Consegna —
Ricopia la parte dell'articolo sul programma di Giletti che comincia con "Qui siamo oltre" e termina con "mi pare ingeneroso.", chiamando "centurione" ciò che il testo chiama "gladiatore".

Testo di lettura —

++++++

Di notte, avvolto dai tenui rumori di sottofondo della città- lo scroscio della fontana di Trevi, i motori delle pattuglie di servizio, l' eco dei propri passi perduti- il conduttore esce dal lazzaretto dello studio e concede un' ora d' aria a se stesso e agli ospiti. Dunque, davanti al Campidoglio incontra il sindaco Raggi che gli racconta: «Roma vuota è una città spettrale ma mi fa riflettere sugli italiani che rispettano le regole, meglio una città vuota che una famiglia vuota». Dinnanzi alla Fontana di Trevi scambia la Gerini per Anita Ekberg tra battute accorate: «Roma più me la maltrattano più la amo», «Si guadagnano come le monetine 2000 euro tutti i giorni.

Qui siamo oltre a Totò e Peppino» (ma la citazione di Totòtruffa '62 sulla fontana è sbagliata: nel film non c' era Peppino, ma Taranto). E, alla bocca del Colosseo, Giletti intreccia affettuosità col "gladiatore" Claudio Amendola dal Colosseo tatuato sul braccio; il quale Amendola sente la mancanza degli abbracci, snocciola due inevitabili critichelle ai sovranisti e esalta i connazionali italiani «Qui il duello era leale, oggi il nemico è invisibile, son fiero di come gli italiani affrontano la quarantena». Un programma onesto, un' idea poco costosa di trattare l' argomento Covid19 con la tecnica collaudata dell' intervista. Da cui trasuda un patriottismo che in condizioni normali sarebbe un po' indigesto; ma che, di 'sti tempi, si trasforma in respiro civile tra l' intervento di un infettivologo e l' altro. Criticare Giletti proprio oggi mi pare ingeneroso.

++++++

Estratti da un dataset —
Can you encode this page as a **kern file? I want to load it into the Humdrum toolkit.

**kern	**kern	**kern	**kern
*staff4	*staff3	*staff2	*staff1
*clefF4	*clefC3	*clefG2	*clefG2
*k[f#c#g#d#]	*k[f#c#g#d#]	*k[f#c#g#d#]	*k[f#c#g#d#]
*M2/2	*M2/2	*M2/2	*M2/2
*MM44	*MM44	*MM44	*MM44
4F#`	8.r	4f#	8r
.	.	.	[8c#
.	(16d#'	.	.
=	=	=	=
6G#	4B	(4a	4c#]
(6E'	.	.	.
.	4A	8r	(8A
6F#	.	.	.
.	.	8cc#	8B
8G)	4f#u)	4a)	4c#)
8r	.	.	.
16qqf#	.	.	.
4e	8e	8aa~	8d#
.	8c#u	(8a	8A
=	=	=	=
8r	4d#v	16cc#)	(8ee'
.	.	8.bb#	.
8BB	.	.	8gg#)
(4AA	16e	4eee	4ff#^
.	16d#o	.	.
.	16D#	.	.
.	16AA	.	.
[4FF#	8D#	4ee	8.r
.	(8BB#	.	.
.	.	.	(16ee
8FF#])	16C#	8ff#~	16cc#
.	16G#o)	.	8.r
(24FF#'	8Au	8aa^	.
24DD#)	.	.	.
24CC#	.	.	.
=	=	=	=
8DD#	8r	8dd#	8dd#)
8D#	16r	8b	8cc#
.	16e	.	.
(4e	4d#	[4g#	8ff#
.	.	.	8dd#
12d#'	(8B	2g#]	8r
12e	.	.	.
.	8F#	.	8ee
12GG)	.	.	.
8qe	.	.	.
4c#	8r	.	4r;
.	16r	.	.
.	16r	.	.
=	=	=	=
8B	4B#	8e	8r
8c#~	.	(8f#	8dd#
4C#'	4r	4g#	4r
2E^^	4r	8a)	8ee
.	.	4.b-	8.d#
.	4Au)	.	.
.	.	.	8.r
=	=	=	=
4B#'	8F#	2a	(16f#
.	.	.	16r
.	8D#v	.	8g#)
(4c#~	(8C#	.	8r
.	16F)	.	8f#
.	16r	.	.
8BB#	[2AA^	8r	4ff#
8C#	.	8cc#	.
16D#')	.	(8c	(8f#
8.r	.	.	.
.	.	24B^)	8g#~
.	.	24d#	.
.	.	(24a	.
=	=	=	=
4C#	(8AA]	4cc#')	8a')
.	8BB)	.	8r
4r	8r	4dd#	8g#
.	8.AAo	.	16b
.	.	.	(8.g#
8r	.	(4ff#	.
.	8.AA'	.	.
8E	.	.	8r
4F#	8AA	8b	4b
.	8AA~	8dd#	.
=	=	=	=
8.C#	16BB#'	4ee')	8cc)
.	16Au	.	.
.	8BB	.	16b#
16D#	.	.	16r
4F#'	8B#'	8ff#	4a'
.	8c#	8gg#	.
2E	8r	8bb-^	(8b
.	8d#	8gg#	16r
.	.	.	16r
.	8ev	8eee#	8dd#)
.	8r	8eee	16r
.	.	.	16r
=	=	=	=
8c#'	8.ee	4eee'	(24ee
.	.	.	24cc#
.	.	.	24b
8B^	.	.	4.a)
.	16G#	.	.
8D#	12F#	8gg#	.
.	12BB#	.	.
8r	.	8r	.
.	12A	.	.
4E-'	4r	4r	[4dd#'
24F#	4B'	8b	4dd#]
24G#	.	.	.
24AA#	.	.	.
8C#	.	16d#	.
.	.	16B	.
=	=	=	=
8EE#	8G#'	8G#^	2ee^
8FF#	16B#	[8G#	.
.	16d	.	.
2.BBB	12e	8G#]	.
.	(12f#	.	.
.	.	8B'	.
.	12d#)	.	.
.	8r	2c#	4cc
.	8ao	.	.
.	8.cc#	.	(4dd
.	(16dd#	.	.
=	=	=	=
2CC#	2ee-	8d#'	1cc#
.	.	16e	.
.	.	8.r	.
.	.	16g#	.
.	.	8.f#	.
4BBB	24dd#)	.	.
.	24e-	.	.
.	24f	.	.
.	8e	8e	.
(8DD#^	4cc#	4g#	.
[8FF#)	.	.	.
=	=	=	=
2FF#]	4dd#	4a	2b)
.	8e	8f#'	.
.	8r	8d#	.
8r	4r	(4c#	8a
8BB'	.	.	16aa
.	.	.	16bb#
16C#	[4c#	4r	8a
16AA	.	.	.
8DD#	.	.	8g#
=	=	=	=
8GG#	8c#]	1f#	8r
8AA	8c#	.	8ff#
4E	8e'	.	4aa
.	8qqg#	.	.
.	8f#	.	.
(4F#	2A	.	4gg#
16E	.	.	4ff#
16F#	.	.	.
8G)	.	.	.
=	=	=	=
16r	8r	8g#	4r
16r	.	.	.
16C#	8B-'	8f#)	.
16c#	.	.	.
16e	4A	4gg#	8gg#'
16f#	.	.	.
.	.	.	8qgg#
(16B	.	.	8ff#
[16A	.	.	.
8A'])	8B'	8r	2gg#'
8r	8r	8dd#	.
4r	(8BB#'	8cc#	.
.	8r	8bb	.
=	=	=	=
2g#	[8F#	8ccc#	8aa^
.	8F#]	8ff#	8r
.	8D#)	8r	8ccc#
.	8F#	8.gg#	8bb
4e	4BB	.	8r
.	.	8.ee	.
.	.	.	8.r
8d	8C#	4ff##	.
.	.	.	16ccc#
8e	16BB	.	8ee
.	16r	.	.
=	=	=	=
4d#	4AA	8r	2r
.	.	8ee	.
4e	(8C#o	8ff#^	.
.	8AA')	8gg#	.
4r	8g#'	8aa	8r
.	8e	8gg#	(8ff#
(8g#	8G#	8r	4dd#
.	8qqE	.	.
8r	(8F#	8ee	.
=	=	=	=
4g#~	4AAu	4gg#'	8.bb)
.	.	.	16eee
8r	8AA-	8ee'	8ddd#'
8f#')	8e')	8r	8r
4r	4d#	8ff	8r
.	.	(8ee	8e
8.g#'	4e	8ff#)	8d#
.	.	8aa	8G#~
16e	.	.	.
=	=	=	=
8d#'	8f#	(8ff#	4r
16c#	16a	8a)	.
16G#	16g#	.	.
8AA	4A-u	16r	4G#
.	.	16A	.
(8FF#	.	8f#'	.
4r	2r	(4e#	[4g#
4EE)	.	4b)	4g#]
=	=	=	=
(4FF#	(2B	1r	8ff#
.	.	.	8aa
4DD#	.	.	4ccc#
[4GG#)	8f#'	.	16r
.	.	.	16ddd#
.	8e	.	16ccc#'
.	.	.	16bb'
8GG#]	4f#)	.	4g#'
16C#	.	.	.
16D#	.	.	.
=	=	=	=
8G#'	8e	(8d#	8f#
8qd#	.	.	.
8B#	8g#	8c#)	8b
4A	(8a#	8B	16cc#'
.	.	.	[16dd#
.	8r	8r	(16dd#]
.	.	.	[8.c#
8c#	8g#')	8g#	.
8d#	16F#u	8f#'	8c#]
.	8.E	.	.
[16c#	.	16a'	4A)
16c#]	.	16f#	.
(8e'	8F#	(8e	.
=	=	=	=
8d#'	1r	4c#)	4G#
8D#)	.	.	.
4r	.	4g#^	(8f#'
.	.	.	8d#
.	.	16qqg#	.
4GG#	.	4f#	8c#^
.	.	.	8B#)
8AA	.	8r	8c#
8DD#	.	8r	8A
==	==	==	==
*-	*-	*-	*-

++++++

Esercizio svolto —
Qui siamo oltre a Totò e Peppino» (ma la citazione di Totòtruffa '62 sulla fontana è sbagliata: nel film non c' era Peppino, ma Taranto). E, alla bocca del Colosseo, Giletti intreccia affettuosità col "centurione" Claudio Amendola dal Colosseo tatuato sul braccio; il quale Amendola sente la mancanza degli abbracci, snocciola due inevitabili critichelle ai sovranisti e esalta i connazionali italiani «Qui il duello era leale, oggi il nemico è invisibile, son fiero di come gli italiani affrontano la quarantena». Un programma onesto, un' idea poco costosa di trattare l' argomento Covid19 con la tecnica collaudata dell' intervista. Da cui trasuda un patriottismo che in condizioni normali sarebbe un po' indigesto; ma che, di 'sti tempi, si trasforma in respiro civile tra l' intervento di un infettivologo e l' altro. Criticare Giletti proprio oggi mi pare ingeneroso.